If Perry wishes to bask in the applause at his oh, so public prayer meeting, he needs to understand that he is now open to public criticism for his specifically theological views. Normally, I think it is a little unfair to expect politicians to speak like theologians. In 1960, also in Houston, then-Sen. John F. Kennedy delivered a famous speech about the separation of church and state to a group of Protestant ministers. I have been critical of some aspects of that speech, and decidedly critical of some of the consequences of that speech. But, it is important to remember that Kennedy’s speech was a campaign speech, not a theological discourse. He was running to President of the United States, not Archbishop of Washington. Kennedy’s predecessor, Dwight Eisenhower, famously expressed his view on the relationship of religion and politics saying, “In other words, our form of government has no sense unless it is founded in a deeply felt religious faith, and I don't care what it is.” Again, not exactly the kind of remark designed to get an A in a theology course but, again, Eisenhower did not harbor religious pretensions.

Hosting a prayer summit, alas, suggests a certain religious pretension. Still, I was surprised that Perry asked God’s forgiveness for, among other things, “fear in the marketplace.” And, here is Perry’s difficulty: He espouses – and he surrounds himself with others who espouse – a shockingly superficial theology in which he names a problem or articulates a goal, finds a biblical proof text that has some, often a tangential, relationship to what he is talking about, and – voila! Jesus is going to forgive you your fear in the marketplace. America will be judged by how it treats Israel. (It is one of the most delicious of public ironies that the same Christian conservatives who defend Israel for religious reasons of their own are the same people who denounce European socialism, in blissful ignorance of the complicating fact that Israel was founded by European socialists.) God wishes the state to punish gays because the Bible says so, albeit just after the Bible also forbids the eating of shellfish and pork.

In the long history of our Republic, religion has often been abused for political gain, and not only by Republicans.

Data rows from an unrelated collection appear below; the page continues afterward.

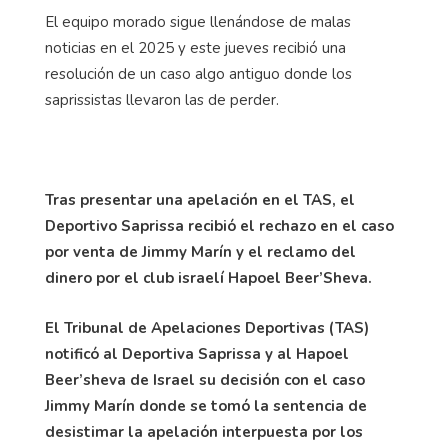
El equipo morado sigue llenándose de malas
noticias en el 2025 y este jueves recibió una
resolución de un caso algo antiguo donde los
saprissistas llevaron las de perder.
Tras presentar una apelación en el TAS, el
Deportivo Saprissa recibió el rechazo en el caso
por venta de Jimmy Marín y el reclamo del
dinero por el club israelí Hapoel Beer’Sheva.
El Tribunal de Apelaciones Deportivas (TAS)
notificó al Deportiva Saprissa y al Hapoel
Beer’sheva de Israel su decisión con el caso
Jimmy Marín donde se tomó la sentencia de
desistimar la apelación interpuesta por los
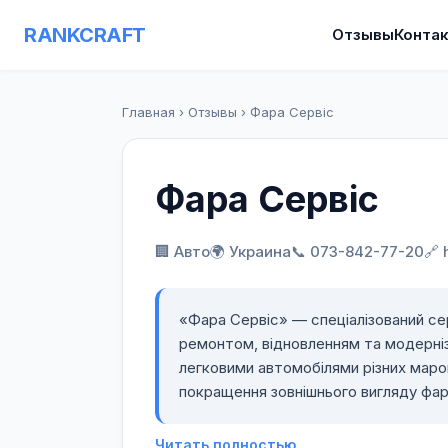
RANKCRAFT
Отзывы
Конта
Главная
›
Отзывы
›
Фара Сервіс
Фара Сервіс
🏢 Авто
🌍 Украина
📞 073-842-77-20
🔗 
«Фара Сервіс» — спеціалізований се
ремонтом, відновленням та модерніз
легковими автомобілями різних маро
покращення зовнішнього вигляду фар 
Основним напрямом діяльності «Фар
Читать полностью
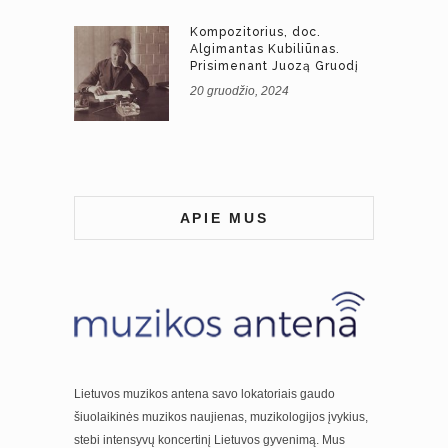
Kompozitorius, doc.
Algimantas Kubiliūnas.
Prisimenant Juozą Gruodį
20 gruodžio, 2024
APIE MUS
Lietuvos muzikos antena savo lokatoriais gaudo
šiuolaikinės muzikos naujienas, muzikologijos įvykius,
stebi intensyvų koncertinį Lietuvos gyvenimą. Mus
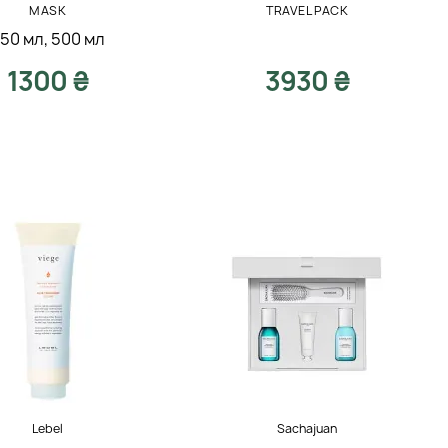
MASK
TRAVEL PACK
50 мл
,
500 мл
1300 ₴
3930 ₴
Lebel
Sachajuan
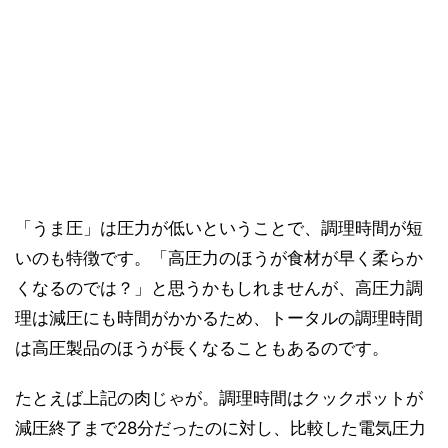
「うま圧」は圧力が低いということで、調理時間が短
いのも特徴です。「高圧力のほうが食材が早く柔らか
くなるのでは？」と思うかもしれませんが、高圧力調
理は減圧にも時間がかかるため、トータルの調理時間
は高圧製品のほうが長くなることもあるのです。
たとえば上記の肉じゃが。調理時間はクックポットが
減圧終了まで28分だったのに対し、比較した電気圧力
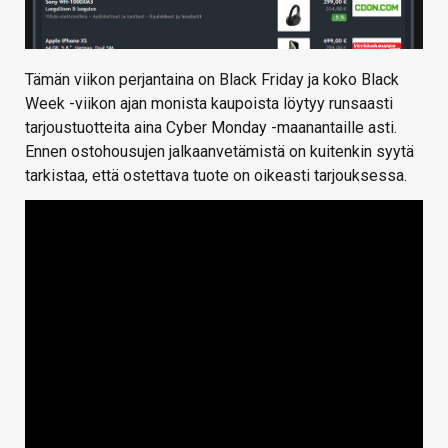
Tämän viikon perjantaina on Black Friday ja koko Black
Week -viikon ajan monista kaupoista löytyy runsaasti
tarjoustuotteita aina Cyber Monday -maanantaille asti.
Ennen ostohousujen jalkaanvetämistä on kuitenkin syytä
tarkistaa, että ostettava tuote on oikeasti tarjouksessa.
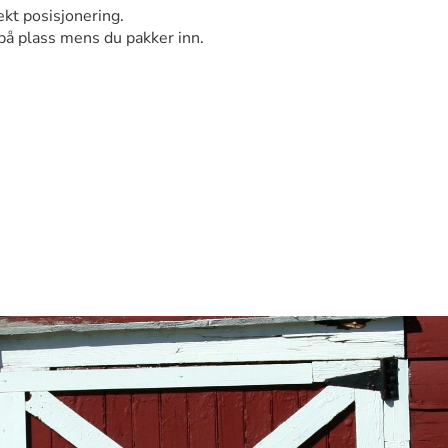
kt posisjonering.
på plass mens du pakker inn.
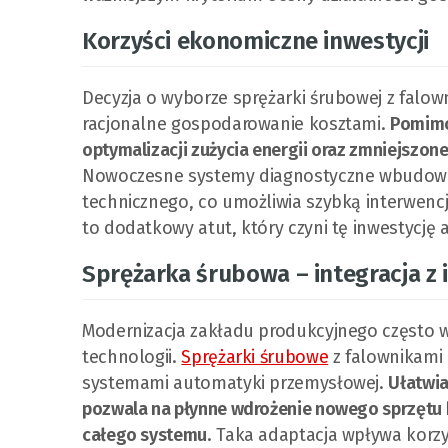
Korzyści ekonomiczne inwestycji
Decyzja o wyborze sprężarki śrubowej z falow
racjonalne gospodarowanie kosztami.
Pomimo
optymalizacji zużycia energii oraz zmniejszone
Nowoczesne systemy diagnostyczne wbudowan
technicznego, co umożliwia szybką interwenc
to dodatkowy atut, który czyni tę inwestycję 
Sprężarka śrubowa – integracja z i
Modernizacja zakładu produkcyjnego często
technologii.
Sprężarki śrubowe
z falownikami
systemami automatyki przemysłowej.
Ułatwia
pozwala na płynne wdrożenie nowego sprzętu
całego systemu
. Taka adaptacja wpływa korz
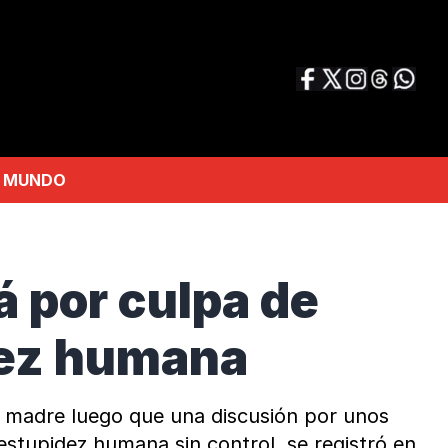
MUNDO
 por culpa de
idez humana
su madre luego que una discusión por unos
estupidez humana sin control, se registró en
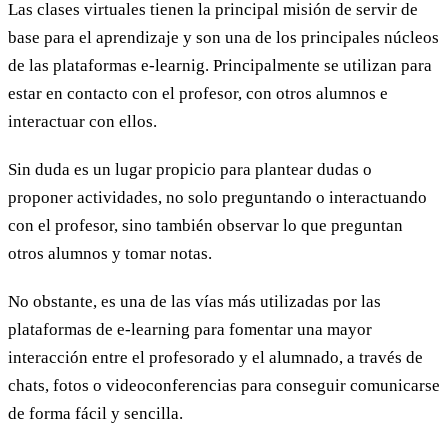
Las clases virtuales tienen la principal misión de servir de
base para el aprendizaje y son una de los principales núcleos
de las plataformas e-learnig. Principalmente se utilizan para
estar en contacto con el profesor, con otros alumnos e
interactuar con ellos.
Sin duda es un lugar propicio para plantear dudas o
proponer actividades, no solo preguntando o interactuando
con el profesor, sino también observar lo que preguntan
otros alumnos y tomar notas.
No obstante, es una de las vías más utilizadas por las
plataformas de e-learning para fomentar una mayor
interacción entre el profesorado y el alumnado, a través de
chats, fotos o videoconferencias para conseguir comunicarse
de forma fácil y sencilla.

It was a Democrat, William Jennings Bryan, who sought an end to the gold standard by demanding that the nation not be nailed to a “cross of gold.” And it was Hubert Humphrey, who did as much as almost anyone in the twentieth century to advance social justice, who took as his campaign theme song during the 1960 primaries against Kennedy “Give me that old time religion.” Conversely, there is not an American theologian, living or dead, Catholic or Protestant, who has better captured the inscrutable nature of God than Abraham Lincoln did in his second Inaugural Address.

Governor Perry – You are no Lincoln. You are also no Niebuhr. Normally, it is unfair to compare a politician to the latter, but you have invited the comparison. Your theological views are now fair game. That is not only my problem with Saturday’s prayerfest. It is Perry’s problem.